EMPTY CHRISTMAS TREE
I've been kind of annoyed at our lack of decorating -- I mean, we've been in our house since April and still have only 1 picture on the wall. We have a ton of boxes still in the garage. So when Christmas season rolled around, I was hoping we would get our act together -- we intended to put up the tree Thanksgiving weekend, but it didn't get up until Dec. 7th, and we only had like 7 ornaments to put on it. In the past week I've bought about 13 ornaments so now we're up to like 20. The tree is in the corner of the dining room, behind the table, and really we can only decorate the top half anyway (so Jake can't take the ornaments down), but it bothers me that we have NO decorations, and really no money to put into any and no time to do it anyway. I did find our stockings and put them up on the top of the entertainment center (no mantle at our house), and pulled out the Picture People pic from last year of 3 month old Jake in the stocking (SO CUTE!) Lou says not to worry about the ornaments because it's something you gradually build, buying a few every year, and I guess he's right but I'm just not feeling very festive! I want lights and wreaths and red bows and the works, but he doesn't want any of that.

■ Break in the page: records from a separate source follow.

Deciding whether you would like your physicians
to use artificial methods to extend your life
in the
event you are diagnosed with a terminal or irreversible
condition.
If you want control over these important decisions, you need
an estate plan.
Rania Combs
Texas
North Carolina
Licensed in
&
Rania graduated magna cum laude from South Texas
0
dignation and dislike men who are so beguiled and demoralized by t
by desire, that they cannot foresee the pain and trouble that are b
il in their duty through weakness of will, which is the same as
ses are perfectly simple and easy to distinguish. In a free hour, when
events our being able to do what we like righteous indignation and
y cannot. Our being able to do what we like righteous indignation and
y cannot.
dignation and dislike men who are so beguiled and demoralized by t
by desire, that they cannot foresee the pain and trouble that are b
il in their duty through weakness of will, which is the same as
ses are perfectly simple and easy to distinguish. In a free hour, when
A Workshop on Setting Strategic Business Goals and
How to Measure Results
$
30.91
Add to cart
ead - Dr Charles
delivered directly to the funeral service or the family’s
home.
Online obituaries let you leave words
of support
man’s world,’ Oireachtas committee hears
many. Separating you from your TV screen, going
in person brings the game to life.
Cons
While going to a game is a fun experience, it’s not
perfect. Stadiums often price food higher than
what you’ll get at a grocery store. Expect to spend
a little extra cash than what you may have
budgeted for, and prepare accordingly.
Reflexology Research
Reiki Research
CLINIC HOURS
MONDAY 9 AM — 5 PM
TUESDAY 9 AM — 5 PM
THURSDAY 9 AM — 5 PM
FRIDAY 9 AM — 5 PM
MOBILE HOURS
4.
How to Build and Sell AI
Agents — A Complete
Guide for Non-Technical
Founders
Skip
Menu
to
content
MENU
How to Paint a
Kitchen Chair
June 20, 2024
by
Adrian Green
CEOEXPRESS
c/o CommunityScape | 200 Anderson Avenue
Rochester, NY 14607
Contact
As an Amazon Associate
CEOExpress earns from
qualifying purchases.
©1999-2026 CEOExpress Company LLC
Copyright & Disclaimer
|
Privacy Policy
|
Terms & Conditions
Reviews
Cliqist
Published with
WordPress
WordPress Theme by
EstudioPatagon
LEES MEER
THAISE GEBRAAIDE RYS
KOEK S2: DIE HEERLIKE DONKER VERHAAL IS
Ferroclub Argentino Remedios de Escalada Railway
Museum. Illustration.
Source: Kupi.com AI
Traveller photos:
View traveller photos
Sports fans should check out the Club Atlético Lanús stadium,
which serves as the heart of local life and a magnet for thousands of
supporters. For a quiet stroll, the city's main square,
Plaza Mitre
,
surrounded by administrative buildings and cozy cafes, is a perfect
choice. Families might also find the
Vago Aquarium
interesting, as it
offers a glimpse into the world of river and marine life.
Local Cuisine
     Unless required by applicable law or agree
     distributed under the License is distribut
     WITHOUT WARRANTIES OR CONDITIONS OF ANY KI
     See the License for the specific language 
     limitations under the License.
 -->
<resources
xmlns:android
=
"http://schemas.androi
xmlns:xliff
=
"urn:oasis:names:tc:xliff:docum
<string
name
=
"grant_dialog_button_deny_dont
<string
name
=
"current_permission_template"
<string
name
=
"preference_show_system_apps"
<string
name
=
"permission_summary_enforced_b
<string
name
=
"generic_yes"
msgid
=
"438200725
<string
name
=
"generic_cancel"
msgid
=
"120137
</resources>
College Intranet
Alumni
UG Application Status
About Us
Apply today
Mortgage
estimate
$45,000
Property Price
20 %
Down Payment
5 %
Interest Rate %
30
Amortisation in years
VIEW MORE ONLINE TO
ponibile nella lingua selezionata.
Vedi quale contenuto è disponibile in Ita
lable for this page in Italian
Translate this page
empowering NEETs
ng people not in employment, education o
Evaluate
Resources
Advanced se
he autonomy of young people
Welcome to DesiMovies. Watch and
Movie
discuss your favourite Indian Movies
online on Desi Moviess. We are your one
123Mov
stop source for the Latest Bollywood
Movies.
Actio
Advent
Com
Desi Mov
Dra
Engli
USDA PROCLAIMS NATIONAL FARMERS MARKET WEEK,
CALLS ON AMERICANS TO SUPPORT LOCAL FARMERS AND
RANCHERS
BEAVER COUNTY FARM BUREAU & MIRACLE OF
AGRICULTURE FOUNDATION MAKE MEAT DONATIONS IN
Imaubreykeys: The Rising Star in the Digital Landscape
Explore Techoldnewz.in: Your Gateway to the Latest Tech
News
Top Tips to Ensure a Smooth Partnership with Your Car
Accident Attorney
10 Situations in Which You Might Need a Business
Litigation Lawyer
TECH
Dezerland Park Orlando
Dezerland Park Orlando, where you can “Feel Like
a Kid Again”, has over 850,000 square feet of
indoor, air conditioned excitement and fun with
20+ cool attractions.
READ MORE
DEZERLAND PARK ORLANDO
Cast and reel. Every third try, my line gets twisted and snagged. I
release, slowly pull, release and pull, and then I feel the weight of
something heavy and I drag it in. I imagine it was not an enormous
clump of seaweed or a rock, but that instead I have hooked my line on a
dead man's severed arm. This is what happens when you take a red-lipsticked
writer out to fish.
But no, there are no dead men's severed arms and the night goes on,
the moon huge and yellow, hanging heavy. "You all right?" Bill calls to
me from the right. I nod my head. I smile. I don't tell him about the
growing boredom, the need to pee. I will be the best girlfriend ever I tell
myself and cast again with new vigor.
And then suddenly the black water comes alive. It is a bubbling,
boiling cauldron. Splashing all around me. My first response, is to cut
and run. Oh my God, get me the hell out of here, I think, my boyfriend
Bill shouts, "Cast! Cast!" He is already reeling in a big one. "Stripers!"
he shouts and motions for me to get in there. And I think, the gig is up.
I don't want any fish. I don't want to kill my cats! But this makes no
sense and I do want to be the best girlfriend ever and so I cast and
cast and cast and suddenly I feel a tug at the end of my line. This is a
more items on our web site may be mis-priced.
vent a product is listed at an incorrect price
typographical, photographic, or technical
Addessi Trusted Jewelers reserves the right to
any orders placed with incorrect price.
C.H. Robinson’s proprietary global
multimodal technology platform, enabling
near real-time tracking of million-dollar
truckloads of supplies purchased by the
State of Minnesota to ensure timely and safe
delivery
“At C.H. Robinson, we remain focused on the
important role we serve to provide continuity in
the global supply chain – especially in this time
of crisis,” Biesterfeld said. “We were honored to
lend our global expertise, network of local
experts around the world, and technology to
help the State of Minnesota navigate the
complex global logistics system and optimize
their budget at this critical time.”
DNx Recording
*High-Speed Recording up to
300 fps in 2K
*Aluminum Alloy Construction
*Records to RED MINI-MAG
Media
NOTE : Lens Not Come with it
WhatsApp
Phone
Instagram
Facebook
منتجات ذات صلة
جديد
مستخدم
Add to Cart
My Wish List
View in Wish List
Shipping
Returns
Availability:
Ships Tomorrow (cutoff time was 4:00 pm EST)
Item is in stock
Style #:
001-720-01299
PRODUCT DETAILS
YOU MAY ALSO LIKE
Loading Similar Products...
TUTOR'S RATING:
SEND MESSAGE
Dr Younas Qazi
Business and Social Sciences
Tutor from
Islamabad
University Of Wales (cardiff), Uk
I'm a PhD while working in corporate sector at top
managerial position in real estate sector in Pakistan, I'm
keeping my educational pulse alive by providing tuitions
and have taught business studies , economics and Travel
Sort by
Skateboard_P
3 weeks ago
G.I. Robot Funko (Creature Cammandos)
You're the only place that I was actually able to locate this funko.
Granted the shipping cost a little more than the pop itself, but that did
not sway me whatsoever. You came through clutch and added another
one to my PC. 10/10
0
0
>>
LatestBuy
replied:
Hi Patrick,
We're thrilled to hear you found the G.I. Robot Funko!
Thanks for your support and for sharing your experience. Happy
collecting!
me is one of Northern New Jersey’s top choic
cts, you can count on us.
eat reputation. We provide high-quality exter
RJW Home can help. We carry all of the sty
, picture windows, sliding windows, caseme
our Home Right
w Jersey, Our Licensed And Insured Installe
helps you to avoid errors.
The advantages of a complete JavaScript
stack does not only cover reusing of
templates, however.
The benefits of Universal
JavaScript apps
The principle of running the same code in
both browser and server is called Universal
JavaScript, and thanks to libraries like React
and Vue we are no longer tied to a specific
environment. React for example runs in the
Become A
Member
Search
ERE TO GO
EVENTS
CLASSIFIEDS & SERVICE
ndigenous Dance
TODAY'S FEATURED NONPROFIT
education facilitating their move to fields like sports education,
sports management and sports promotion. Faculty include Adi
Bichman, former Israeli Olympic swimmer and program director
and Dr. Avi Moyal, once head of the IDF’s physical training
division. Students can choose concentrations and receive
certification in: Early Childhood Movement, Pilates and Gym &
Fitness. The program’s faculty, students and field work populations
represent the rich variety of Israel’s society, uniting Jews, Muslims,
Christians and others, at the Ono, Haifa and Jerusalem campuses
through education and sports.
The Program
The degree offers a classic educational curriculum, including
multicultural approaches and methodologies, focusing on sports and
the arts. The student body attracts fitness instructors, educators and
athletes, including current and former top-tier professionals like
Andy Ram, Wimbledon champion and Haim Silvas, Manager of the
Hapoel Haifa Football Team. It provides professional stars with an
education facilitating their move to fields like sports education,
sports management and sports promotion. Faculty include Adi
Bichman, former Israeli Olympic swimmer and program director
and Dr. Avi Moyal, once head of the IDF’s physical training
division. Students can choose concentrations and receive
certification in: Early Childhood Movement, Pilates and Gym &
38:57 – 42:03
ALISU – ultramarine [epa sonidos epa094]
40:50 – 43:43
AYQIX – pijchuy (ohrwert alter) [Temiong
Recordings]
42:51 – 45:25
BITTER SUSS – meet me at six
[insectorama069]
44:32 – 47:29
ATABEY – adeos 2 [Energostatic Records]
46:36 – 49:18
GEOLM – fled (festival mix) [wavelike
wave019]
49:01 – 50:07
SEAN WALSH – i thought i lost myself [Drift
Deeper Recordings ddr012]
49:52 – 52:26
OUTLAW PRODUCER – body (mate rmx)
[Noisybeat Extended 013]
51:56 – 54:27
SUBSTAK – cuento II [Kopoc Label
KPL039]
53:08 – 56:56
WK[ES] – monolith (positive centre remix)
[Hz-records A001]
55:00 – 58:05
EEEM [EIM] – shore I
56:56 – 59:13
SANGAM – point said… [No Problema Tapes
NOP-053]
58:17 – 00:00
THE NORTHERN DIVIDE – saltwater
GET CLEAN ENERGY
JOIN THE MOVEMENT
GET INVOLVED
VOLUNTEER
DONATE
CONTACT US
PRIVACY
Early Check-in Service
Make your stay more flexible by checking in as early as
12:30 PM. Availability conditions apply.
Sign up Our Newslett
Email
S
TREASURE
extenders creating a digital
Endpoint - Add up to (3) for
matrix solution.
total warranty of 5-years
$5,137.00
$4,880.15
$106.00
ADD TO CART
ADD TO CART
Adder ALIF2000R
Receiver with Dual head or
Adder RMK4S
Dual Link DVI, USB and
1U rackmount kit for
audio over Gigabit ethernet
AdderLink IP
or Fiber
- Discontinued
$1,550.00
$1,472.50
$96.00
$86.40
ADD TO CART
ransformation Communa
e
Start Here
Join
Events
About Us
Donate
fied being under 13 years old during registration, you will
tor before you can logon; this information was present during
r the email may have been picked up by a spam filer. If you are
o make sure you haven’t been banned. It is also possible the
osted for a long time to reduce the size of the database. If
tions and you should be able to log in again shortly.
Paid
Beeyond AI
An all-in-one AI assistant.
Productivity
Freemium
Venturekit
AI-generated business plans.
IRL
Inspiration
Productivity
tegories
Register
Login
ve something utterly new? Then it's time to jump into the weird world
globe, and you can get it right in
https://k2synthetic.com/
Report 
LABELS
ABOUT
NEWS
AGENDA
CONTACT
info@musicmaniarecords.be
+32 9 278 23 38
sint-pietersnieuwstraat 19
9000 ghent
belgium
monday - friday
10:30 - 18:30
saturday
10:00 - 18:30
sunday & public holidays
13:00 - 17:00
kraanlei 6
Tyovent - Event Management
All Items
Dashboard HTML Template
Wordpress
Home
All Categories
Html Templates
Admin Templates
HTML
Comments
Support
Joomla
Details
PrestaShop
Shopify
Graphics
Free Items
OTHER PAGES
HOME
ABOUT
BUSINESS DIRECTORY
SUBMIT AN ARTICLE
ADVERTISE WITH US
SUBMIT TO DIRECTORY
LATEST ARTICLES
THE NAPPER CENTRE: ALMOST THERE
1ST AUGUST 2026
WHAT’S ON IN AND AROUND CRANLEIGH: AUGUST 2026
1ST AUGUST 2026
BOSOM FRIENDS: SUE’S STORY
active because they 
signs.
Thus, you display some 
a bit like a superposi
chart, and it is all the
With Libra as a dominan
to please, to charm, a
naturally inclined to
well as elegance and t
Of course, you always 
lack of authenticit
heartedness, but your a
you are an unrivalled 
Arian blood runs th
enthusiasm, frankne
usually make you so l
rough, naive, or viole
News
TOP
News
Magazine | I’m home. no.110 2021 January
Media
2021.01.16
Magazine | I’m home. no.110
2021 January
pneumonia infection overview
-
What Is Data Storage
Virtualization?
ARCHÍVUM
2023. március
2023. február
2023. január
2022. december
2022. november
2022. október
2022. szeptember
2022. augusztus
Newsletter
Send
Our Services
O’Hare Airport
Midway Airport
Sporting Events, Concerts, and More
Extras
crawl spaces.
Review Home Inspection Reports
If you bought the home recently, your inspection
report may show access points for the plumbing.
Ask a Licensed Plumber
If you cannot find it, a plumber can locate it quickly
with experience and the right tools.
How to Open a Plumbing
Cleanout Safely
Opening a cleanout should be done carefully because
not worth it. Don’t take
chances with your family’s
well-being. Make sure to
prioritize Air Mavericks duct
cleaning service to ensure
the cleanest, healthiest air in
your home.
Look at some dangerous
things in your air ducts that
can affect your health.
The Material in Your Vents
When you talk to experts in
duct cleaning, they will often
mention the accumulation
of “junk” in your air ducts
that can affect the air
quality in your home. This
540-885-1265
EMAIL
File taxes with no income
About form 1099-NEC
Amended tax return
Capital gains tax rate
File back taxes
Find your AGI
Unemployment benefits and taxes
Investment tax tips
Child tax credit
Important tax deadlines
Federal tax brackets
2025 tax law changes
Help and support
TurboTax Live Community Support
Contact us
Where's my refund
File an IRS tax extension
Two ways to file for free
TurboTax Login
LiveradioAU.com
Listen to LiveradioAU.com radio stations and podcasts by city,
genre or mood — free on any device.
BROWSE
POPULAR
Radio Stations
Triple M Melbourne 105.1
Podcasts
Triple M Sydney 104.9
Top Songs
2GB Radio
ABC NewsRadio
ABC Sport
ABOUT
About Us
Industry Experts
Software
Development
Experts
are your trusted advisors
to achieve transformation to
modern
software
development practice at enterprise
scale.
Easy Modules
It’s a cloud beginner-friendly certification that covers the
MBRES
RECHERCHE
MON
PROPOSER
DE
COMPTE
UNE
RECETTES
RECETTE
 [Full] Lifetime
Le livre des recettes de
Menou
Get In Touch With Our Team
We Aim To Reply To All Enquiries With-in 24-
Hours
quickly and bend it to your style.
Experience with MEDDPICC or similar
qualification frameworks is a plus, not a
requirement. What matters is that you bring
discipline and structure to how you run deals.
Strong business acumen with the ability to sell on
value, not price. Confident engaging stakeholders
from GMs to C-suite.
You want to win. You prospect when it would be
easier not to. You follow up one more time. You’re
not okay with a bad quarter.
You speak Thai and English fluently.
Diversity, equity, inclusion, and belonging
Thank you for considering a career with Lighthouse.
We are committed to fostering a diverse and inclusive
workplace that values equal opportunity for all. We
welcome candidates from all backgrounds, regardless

Next year we are putting up outside Christmas lights if I have to get on a ladder and do it myself!!! (Does it seem to anyone else that the span between Thanksgiving and Christmas gets shorter and shorter every year? It seemed like a lifetime to me when I was younger, and now there's no time at all to get things done!!!)

PIANO RECITAL
I spent this week's piano lessons getting the kiddos ready for the Christmas recital, which will be Sunday. Evie just started lessons, so she is going to play 2 songs on the violin, which she's been learning for a while (but not from me). Alexis has been taking for 5 weeks and is playing 4 songs, Margie and Noel have been taking lessons about 2 years and are each playing 4 songs. It'll be a lot of fun and hopefully low stress and enjoyable for the kids. Shoot, I have to type up the recital program before the end of the day! Gotta go -- I just wanted to get a post up before the weekend, so hello to everyone, happy holidays, and TTM!

Jen

P.S. CONGRATS TO KELLY!!! On the birth of her new baby, Austin Daivd. There is a link to the birth announcement page I made for her on my TTM board. She has been anxious for Austin to get here and we are all so happy for her and big brother Nathan!!!